_Required work_:
From the septic line thread, reproduce word for word the part starting with "I do not know" and going on through "(Dec 8, 2007)".

_Passage shown_:
# Adding a second line to existing septic line



## Eddietan (May 10, 2012)

I have a shop on my property. I want to add a bathroom and run a line and tap into existing line. Is that ok to do? When line T's in, it must go left to tank. Will it want to go right also? Does it matter where the second line goes into the existing line? Should it the in close to the tank? It would be easier to tie in at the location close to where existing line come out of the house.


----------



## VIPlumber (Aug 2, 2010)

I do not know what size septic tank & field you have so I cannot comment on that. You'd have to have an expert come and take a look.

If it does allow for the addition of a bathroom then you'd use a sani tee or sani Y, see below image, to tie it into the existing line.


----------



## Bondo (Dec 8, 2007)

> *When line T's in, it must go left to tank. Will it want to go right also?*


Ayuh,... The only guarantee is,... It'll flow *Downhill*...


----------



## Alan (Apr 12, 2006)

Eddietan said:


> I have a shop on my property. I want to add a bathroom and run a line and tap into existing line. Is that ok to do?


It's probably not legal to do so without having a septic tank inspection to make sure that the "additional load" will be properly handled by your size septic tank and drain field.

My personal opinion is that it's just a shop bathroom, you're not putting any extra waste or water down there that you wouldn't if you had to walk from the shop to your house to take a leak.


----------

_Data excerpts_:
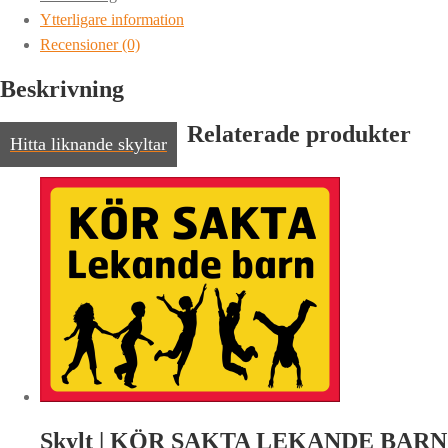
|
Ytterligare information
Flera
Recensioner (0)
språk
mängd
Beskrivning
Relaterade produkter
Hitta liknande skyltar
Skylt | KÖR SAKTA LEKANDE BARN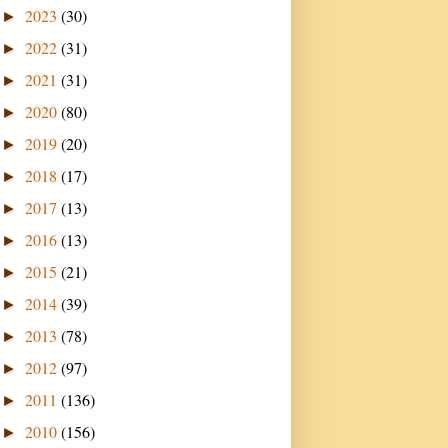
2023
(30)
►
2022
(31)
►
2021
(31)
►
2020
(80)
►
2019
(20)
►
2018
(17)
►
2017
(13)
►
2016
(13)
►
2015
(21)
►
2014
(39)
►
2013
(78)
►
2012
(97)
►
2011
(136)
►
2010
(156)
►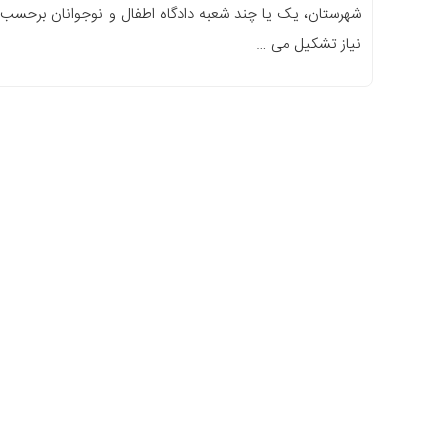
شهرستان، یک یا چند شعبه دادگاه اطفال و نوجوانان برحسب
نیاز تشکیل می …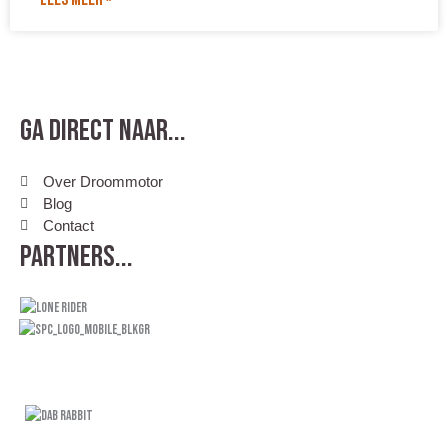
Ga direct naar...
Over Droommotor
Blog
Contact
Partners...
.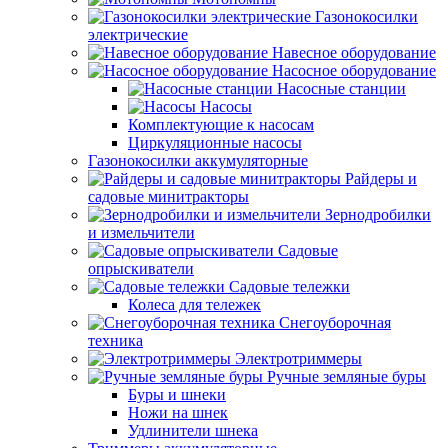
Газонокосилки
электрические
Навесное оборудование
Насосное оборудование
Насосные станции
Насосы
Комплектующие к насосам
Циркуляционные насосы
Газонокосилки аккумуляторные
Райдеры и
садовые минитракторы
Зернодробилки
и измельчители
Садовые
опрыскиватели
Садовые тележки
Колеса для тележек
Снегоуборочная
техника
Электротриммеры
Ручные земляные буры
Буры и шнеки
Ножи на шнек
Удлинители шнека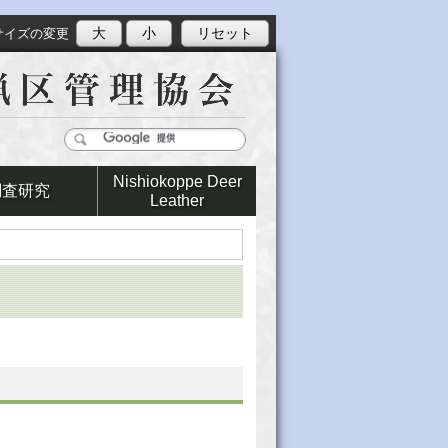
大
小
リセット
サイズの変更
Nishiokoppe Deer
調査研究
Leather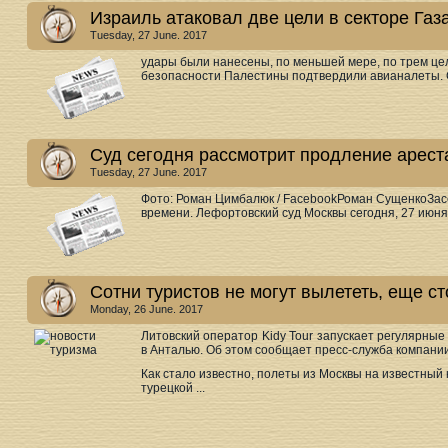
Израиль атаковал две цели в секторе Газ
Tuesday, 27 June. 2017
удары были нанесены, по меньшей мере, по трем це
безопасности Палестины подтвердили авианалеты. С
Суд сегодня рассмотрит продление арес
Tuesday, 27 June. 2017
Фото: Роман Цимбалюк / FacebookРоман СущенкоЗасе
времени. Лефортовский суд Москвы сегодня, 27 июня,
Сотни туристов не могут вылететь, еще с
Monday, 26 June. 2017
Литовский оператор Kidy Tour запускает регулярны
в Анталью. Об этом сообщает пресс-служба компании
Как стало известно, полеты из Москвы на известный
турецкой ...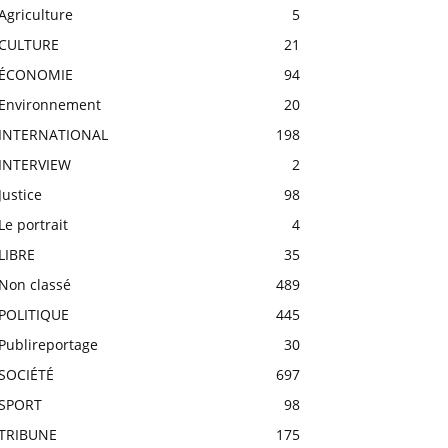
Agriculture
5
CULTURE
21
ÉCONOMIE
94
Environnement
20
INTERNATIONAL
198
INTERVIEW
2
Justice
98
Le portrait
4
LIBRE
35
Non classé
489
POLITIQUE
445
Publireportage
30
SOCIÉTÉ
697
SPORT
98
TRIBUNE
175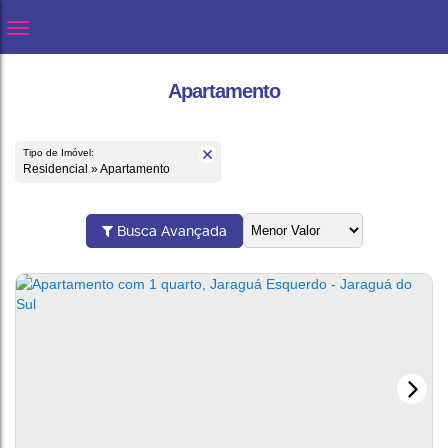
Apartamento
Tipo de Imóvel:
Residencial » Apartamento
Busca Avançada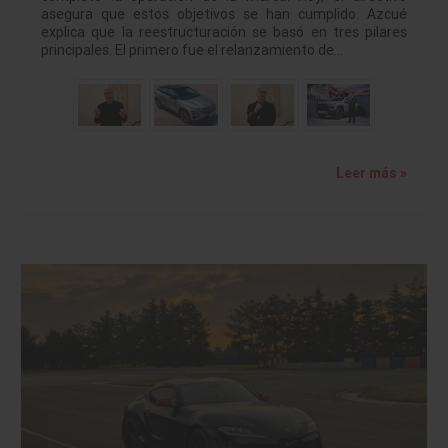
asegura que estos objetivos se han cumplido. Azcué
explica que la reestructuración se basó en tres pilares
principales. El primero fue el relanzamiento de…
Leer más »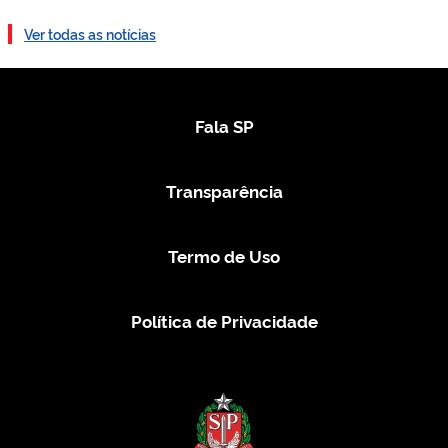
Ver todas as notícias
Fala SP
Transparência
Termo de Uso
Política de Privacidade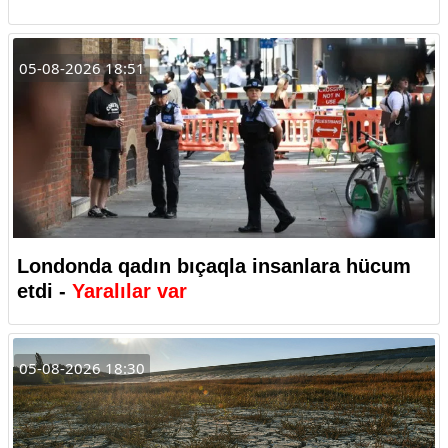
05-08-2026 18:51
Londonda qadın bıçaqla insanlara hücum
etdi -
Yaralılar var
05-08-2026 18:30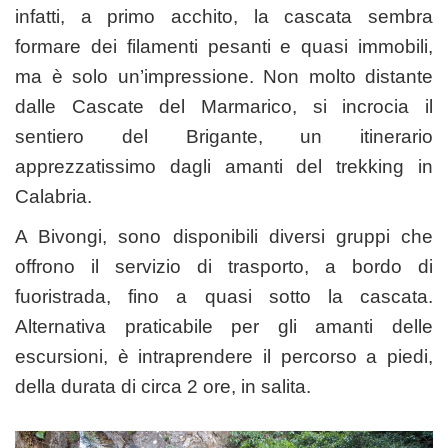
infatti, a primo acchito, la cascata sembra
formare dei filamenti pesanti e quasi immobili,
ma è solo un’impressione. Non molto distante
dalle Cascate del Marmarico, si incrocia il
sentiero del Brigante, un itinerario
apprezzatissimo dagli amanti del trekking in
Calabria.
A Bivongi, sono disponibili diversi gruppi che
offrono il servizio di trasporto, a bordo di
fuoristrada, fino a quasi sotto la cascata.
Alternativa praticabile per gli amanti delle
escursioni, è intraprendere il percorso a piedi,
della durata di circa 2 ore, in salita.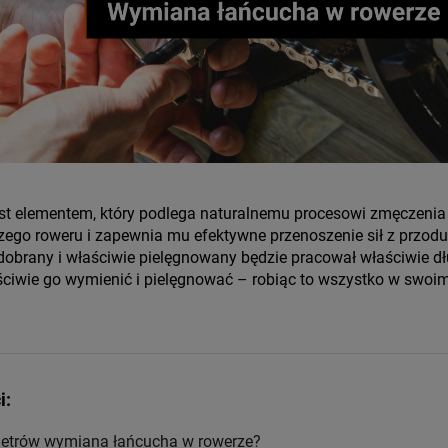
t elementem, który podlega naturalnemu procesowi zmęczenia –
ego roweru i zapewnia mu efektywne przenoszenie sił z przodu
dobrany i właściwie pielęgnowany będzie pracował właściwie dł
iwie go wymienić i pielęgnować – robiąc to wszystko w swoim
i:
ometrów wymiana łańcucha w rowerze?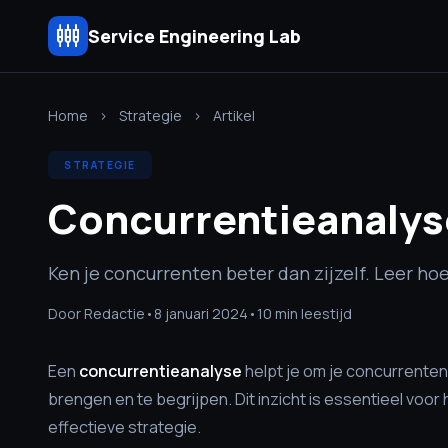
settings_input_component
Service Engineering Lab
Home
›
Strategie
›
Artikel
STRATEGIE
Concurrentieanalys
Ken je concurrenten beter dan zijzelf. Leer ho
Door Redactie
•
8 januari 2024
•
10 min leestijd
Een
concurrentieanalyse
helpt je om je concurrenten
brengen en te begrijpen. Dit inzicht is essentieel voor
effectieve strategie.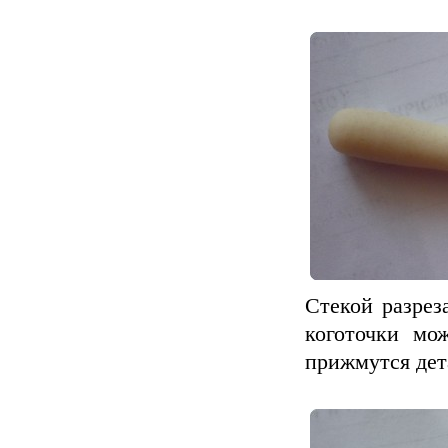
Стекой разрез
коготочки мо
прижмутся дет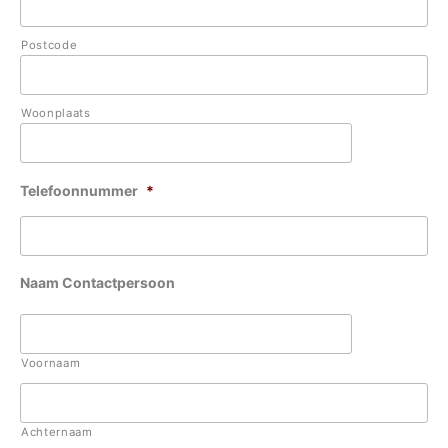
Postcode
Woonplaats
Telefoonnummer
*
Naam Contactpersoon
Voornaam
Achternaam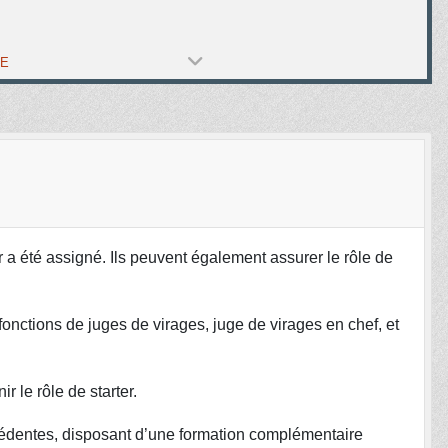
PE
ur a été assigné. Ils peuvent également assurer le rôle de
fonctions de juges de virages, juge de virages en chef, et
r le rôle de starter.
écédentes, disposant d’une formation complémentaire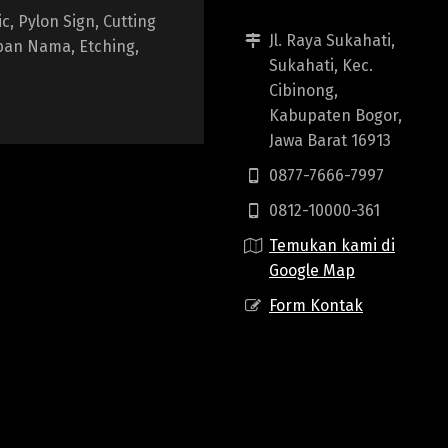
, Pylon Sign, Cutting
Jl. Raya Sukahati,
apan Nama, Etching,
Sukahati, Kec.
Cibinong,
Kabupaten Bogor,
Jawa Barat 16913
0877-7666-7997
0812-10000-361
Temukan kami di
Google Map
Form Kontak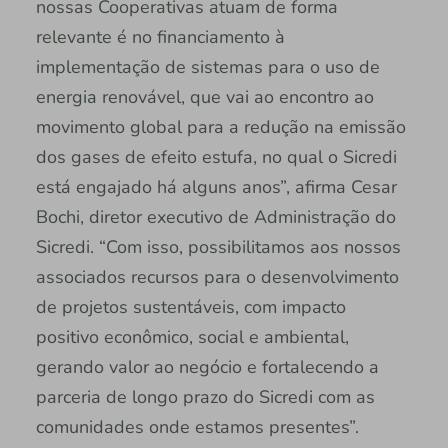
nossas Cooperativas atuam de forma
relevante é no financiamento à
implementação de sistemas para o uso de
energia renovável, que vai ao encontro ao
movimento global para a redução na emissão
dos gases de efeito estufa, no qual o Sicredi
está engajado há alguns anos”, afirma Cesar
Bochi, diretor executivo de Administração do
Sicredi. “Com isso, possibilitamos aos nossos
associados recursos para o desenvolvimento
de projetos sustentáveis, com impacto
positivo econômico, social e ambiental,
gerando valor ao negócio e fortalecendo a
parceria de longo prazo do Sicredi com as
comunidades onde estamos presentes”.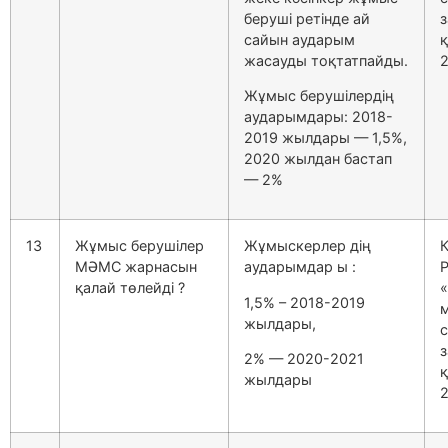
беруші ретінде ай
з
сайын аударым
жасауды тоқтатпайды.
2
Жұмыс берушілердің
аударымдары: 2018-
2019 жылдары — 1,5%,
2020 жылдан бастап
— 2%
13
Жұмыс берушілер
Жұмыскерлер дің
МӘМС жарнасын
аударымдар ы :
қалай төлейді ?
«
1,5% – 2018-2019
жылдары,
з
2% — 2020-2021
жылдары
2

_Task output_:
I do not know what size septic tank & field you have so I cannot comment on that. You'd have to have an expert come and take a look.

If it does allow for the addition of a bathroom then you'd use a sani tee or sani Y, see below image, to tie it into the existing line.


----------



## Bondo (Dec 8, 2007)